» **PROMPT**
Swap "Baumwolle" for "Leinen" throughout the text of the records below, and reproduce every other line unchanged. Leave the pictures out of your answer.

-=-=-

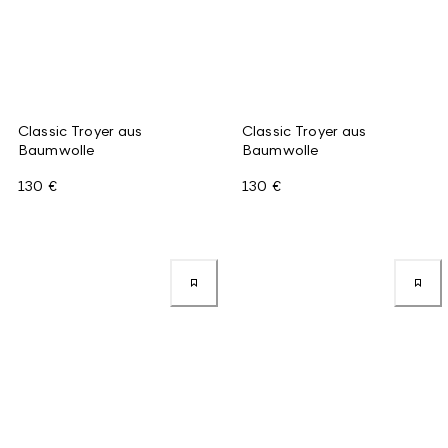
Classic Troyer aus
Classic Troyer aus
Baumwolle
Baumwolle
130 €
130 €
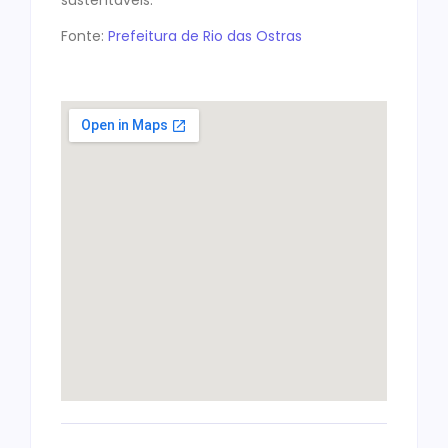
sustentáveis.
Fonte:
Prefeitura de Rio das Ostras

-=-=-

» **EXPECTED ANSWER**
Classic Troyer aus
Classic Troyer aus
Leinen
Leinen
130 €
130 €
sustentáveis.
Fonte:
Prefeitura de Rio das Ostras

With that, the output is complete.